Emirates’ New Mexico City Route Blocked By Court – What Now?

Emirates’ long-planned flights to Mexico City have hit another roadblock with a judge in Mexico blocking Emirate’s plan to begin flights on December 9, 2019. Mexico City has been a long and tortuous journey for Emirates and it looks like it’s not over yet. 

A court in Mexico has reportedly blocked Emirate’s planned flights to Mexico City. Photo: Emirates.

Emirates had planned to fly between Dubai and Mexico City via Barcelona. Because of the high altitude of Mexico City’s airport (it’s 2,238 meters above sea level), Emirates can’t fly direct to Mexico City. Under the existing air services agreement between Mexico and the UAE, Emirates has the right to operate fifth freedom flights between Barcelona and Mexico City

And that was a canny plan by Emirates. Barcelona is the largest European city without year-round direct flights from Mexico City.

Mexico proves tough for Emirates

Emirates has long wanted to fly into Mexico City. An attempt a couple of years ago to fly in via Zurich was thwarted by Swiss authorities. In 2018, Emirates was set to go with daily flights via Barcelona but dropped the proposal after Mexico wouldn’t allow daily flights. Mexico would only allow thrice-weekly flights but Emirates rejected this, saying it wasn’t commercially viable.

Emirates wants to send a daily 777 into Mexico City. Photo: Emirates.

But that proved to be a temporary setback. In July 2019, the Dubai-Barcelona-Mexico City was back on the agenda after lengthy talks with Mexico’s Government. Emirates announced daily flights using a Boeing 777-200LR and started selling tickets. At the time, Mexico’s Tourism Minister, Miguel Torruco Marques said;

“Mexico supports the launch of the long-awaited flight Dubai-Barcelona-Mexico City, which responds to Mexico’s Government tourism policy towards opening new markets and strengthening connectivity between the Middle East and Mexico. We are eager to receive tourists from this part of the world.”

Some fierce kickback from AeroMexico

So that sounded promising. But almost immediately, local flag carrier AeroMexico hit back and asked the Mexican Government to reverse a decision allowing the Emirates fifth freedom flight between Barcelona and Mexico City.

AeroMexico is a privately owned airline with a range of investors (including a Citibank subsidiary and, of course, Delta Air Lines). The local carrier operates seasonal flights to Barcelona, but doesn’t see profitability in making them all year round. AeroMexico CEO Andrés Conesa Labastida was reported in CH-Aviation in July this year saying;

Firstly, because we have seen strong demand on the route, but also as a response to the Mexican government’s disappointing decision to grant fifth freedom flying rights to Emirates, to fly from Dubai Int’l to Barcelona to Mexico City, in spite of the state subsidies Emirates receives from the UAE government. “

AeroMexico is distinctly unenthused about Emirates. Photo: John Taggart via Wikimedia Commons.

The comments are interesting because they reveal AeroMexico’s resistance to Emirates is not necessarily based on mere competition, but rather the unfair advantages, real or perceived, Emirates has. 

Lack of hard information on the court’s decision

Is the concept of unfair advantage the driver behind AeroMexico’s decision to take the matter to the Mexican Courts? One Mile At  A Time is reporting on the decision just made by an unnamed Judge in an unnamed Mexican Court blocking Emirates’ rights to operate the fifth freedom flight between Barcelona and Mexico City, effectively canceling the planned December start.

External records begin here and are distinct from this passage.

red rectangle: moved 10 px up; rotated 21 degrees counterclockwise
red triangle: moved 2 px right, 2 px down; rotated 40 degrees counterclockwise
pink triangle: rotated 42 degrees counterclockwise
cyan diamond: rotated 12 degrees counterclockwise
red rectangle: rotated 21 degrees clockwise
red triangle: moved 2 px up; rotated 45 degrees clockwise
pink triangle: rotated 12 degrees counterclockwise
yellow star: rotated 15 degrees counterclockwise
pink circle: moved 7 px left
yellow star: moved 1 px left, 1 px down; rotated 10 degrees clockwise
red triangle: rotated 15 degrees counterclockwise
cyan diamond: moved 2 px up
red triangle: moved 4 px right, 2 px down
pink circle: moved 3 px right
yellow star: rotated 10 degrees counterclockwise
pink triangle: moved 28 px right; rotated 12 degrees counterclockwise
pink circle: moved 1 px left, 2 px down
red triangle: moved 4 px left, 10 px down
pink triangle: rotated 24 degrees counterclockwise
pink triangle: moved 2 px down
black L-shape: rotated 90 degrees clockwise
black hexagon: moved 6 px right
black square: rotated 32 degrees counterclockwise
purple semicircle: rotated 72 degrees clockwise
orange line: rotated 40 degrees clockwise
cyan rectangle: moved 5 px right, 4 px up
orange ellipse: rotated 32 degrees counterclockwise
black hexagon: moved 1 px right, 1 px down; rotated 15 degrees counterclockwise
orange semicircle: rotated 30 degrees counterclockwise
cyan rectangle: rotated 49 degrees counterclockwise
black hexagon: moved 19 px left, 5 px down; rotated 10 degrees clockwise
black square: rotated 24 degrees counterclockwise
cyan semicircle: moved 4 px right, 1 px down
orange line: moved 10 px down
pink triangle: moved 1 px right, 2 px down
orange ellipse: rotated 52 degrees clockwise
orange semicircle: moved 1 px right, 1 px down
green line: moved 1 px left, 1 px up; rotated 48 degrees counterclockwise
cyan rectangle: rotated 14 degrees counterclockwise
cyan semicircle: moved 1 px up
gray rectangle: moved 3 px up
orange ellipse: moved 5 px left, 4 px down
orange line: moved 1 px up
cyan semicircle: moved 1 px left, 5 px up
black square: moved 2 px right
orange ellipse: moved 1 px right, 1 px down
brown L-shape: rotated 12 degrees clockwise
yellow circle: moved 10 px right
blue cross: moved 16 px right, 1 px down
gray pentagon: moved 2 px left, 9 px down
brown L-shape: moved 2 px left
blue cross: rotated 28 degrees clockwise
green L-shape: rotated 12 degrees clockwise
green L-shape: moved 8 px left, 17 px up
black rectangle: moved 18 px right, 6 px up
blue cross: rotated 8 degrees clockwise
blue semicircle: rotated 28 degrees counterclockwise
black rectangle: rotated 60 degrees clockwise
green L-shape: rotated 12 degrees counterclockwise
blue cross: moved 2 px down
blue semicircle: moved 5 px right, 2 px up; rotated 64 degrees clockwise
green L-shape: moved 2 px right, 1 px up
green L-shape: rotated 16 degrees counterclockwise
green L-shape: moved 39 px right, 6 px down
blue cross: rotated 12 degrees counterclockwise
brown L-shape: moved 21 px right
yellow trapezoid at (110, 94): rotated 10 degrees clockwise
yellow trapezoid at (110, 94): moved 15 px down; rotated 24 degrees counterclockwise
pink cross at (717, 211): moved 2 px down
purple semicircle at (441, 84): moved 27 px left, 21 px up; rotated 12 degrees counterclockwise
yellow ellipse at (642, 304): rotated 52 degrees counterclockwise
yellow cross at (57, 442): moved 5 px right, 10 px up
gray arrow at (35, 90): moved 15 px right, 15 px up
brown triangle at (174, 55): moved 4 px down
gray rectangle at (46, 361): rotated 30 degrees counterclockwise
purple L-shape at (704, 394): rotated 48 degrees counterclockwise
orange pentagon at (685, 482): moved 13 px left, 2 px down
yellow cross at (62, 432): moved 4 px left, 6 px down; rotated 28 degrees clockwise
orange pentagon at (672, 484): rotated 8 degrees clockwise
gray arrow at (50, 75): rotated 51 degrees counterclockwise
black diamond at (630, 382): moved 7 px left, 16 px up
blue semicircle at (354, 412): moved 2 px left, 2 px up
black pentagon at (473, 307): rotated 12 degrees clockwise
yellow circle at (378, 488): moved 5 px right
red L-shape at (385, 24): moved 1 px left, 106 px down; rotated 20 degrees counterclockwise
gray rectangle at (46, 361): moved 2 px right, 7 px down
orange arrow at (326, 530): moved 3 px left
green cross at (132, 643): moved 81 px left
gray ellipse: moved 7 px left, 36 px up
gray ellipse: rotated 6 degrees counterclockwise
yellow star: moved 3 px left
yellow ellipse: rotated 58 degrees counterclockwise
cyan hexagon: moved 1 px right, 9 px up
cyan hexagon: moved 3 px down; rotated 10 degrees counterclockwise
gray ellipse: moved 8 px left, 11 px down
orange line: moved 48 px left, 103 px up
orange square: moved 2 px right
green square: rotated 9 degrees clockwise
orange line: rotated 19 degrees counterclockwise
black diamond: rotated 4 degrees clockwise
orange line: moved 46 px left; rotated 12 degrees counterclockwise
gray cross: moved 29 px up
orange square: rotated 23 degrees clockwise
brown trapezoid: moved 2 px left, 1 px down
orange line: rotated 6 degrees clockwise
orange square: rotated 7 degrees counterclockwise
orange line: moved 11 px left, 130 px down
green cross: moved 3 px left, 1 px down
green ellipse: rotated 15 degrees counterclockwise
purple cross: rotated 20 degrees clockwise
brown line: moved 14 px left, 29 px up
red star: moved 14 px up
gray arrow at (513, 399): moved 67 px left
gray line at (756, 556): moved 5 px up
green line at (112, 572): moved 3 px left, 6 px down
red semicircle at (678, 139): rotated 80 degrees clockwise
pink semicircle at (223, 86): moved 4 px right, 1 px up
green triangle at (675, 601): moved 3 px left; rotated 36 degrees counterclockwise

The One Mile At A Time report is based on a report in Mexico’s El Universal which provides no further information, simply noting the planned flights “cannot be made” and that Emirates would schedule a press conference to discuss the matter.

But as One Mile At A Time notes, it is odd that a court would block a commercial decision that is both legal and considered by the Mexican Government to be advantageous to Mexico.

Simple Flying spoke to a representative of Emirates who told us: We firmly believe that the MOU is valid and the ruling of the court will be the subject of an appeal by the Government of Mexico. Pending the outcome of this appeal all our rights remain valid and in force.”